MATERIAL FOR THIS TASK section start

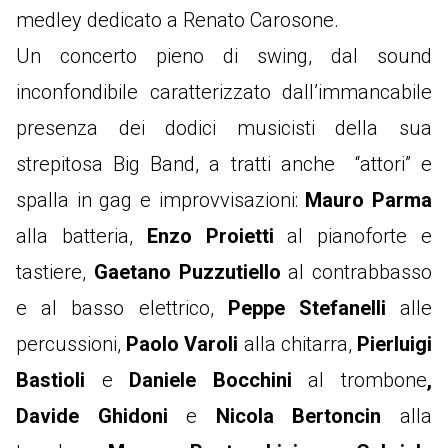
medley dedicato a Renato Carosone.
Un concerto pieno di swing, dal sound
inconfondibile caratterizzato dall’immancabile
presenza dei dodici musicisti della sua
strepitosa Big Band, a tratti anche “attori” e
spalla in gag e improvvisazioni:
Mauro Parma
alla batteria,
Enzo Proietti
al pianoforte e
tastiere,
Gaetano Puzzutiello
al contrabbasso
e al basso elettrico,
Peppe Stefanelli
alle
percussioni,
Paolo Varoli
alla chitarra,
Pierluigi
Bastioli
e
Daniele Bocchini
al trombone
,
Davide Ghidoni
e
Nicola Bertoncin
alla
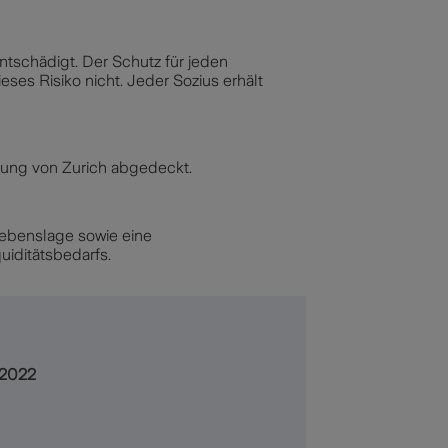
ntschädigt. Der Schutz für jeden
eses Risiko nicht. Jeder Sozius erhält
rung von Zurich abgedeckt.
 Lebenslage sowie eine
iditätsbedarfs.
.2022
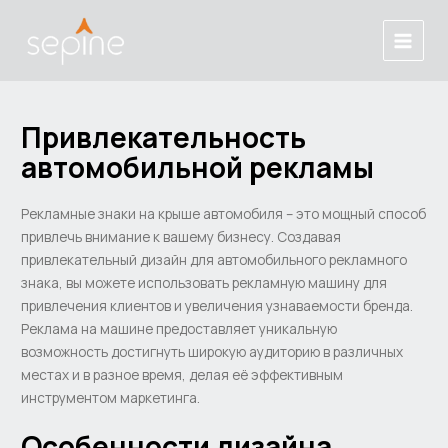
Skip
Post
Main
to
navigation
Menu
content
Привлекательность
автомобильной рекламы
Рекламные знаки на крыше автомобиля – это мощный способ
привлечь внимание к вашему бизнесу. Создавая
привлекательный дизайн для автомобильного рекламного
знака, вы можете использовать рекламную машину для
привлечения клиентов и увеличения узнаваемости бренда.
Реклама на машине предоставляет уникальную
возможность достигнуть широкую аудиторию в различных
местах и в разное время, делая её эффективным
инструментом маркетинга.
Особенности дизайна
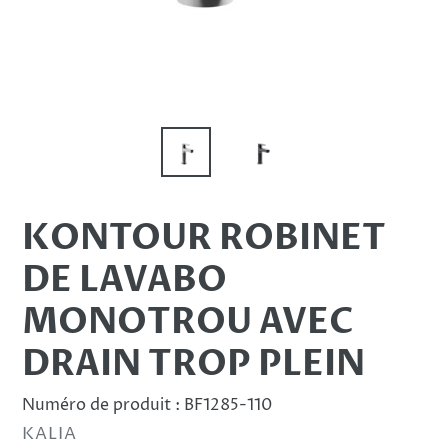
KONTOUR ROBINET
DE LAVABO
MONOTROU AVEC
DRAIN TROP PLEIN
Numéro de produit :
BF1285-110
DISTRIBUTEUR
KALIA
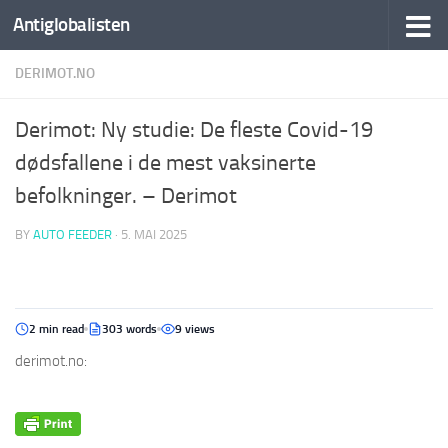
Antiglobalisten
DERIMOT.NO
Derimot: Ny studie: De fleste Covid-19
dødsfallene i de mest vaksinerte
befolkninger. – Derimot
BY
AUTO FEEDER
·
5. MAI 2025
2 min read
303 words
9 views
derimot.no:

MATERIAL FOR THIS TASK section end
MATERIAL FOR THIS TASK section start

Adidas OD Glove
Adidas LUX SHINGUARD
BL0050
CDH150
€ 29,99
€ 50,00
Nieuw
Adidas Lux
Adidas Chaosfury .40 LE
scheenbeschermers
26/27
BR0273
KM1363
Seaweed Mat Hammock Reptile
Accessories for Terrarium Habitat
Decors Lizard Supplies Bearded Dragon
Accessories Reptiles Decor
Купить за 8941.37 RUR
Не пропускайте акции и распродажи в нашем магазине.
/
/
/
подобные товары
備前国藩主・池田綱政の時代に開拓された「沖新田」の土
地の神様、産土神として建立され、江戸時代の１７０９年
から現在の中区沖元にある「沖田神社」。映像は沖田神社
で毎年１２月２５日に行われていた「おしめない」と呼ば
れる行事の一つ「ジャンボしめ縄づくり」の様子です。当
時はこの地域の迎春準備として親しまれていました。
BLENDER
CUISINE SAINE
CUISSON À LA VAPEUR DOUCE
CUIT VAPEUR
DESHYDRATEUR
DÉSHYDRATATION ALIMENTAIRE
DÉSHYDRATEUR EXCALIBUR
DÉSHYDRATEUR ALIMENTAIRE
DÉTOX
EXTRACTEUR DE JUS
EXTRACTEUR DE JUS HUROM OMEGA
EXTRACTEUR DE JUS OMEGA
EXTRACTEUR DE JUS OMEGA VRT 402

MATERIAL FOR THIS TASK section end

WHAT TO DO: Each line holding the word "Accessories" must be pulled from the records.

RESULT FOR THIS EXERCISE:
Accessories for Terrarium Habitat
Accessories Reptiles Decor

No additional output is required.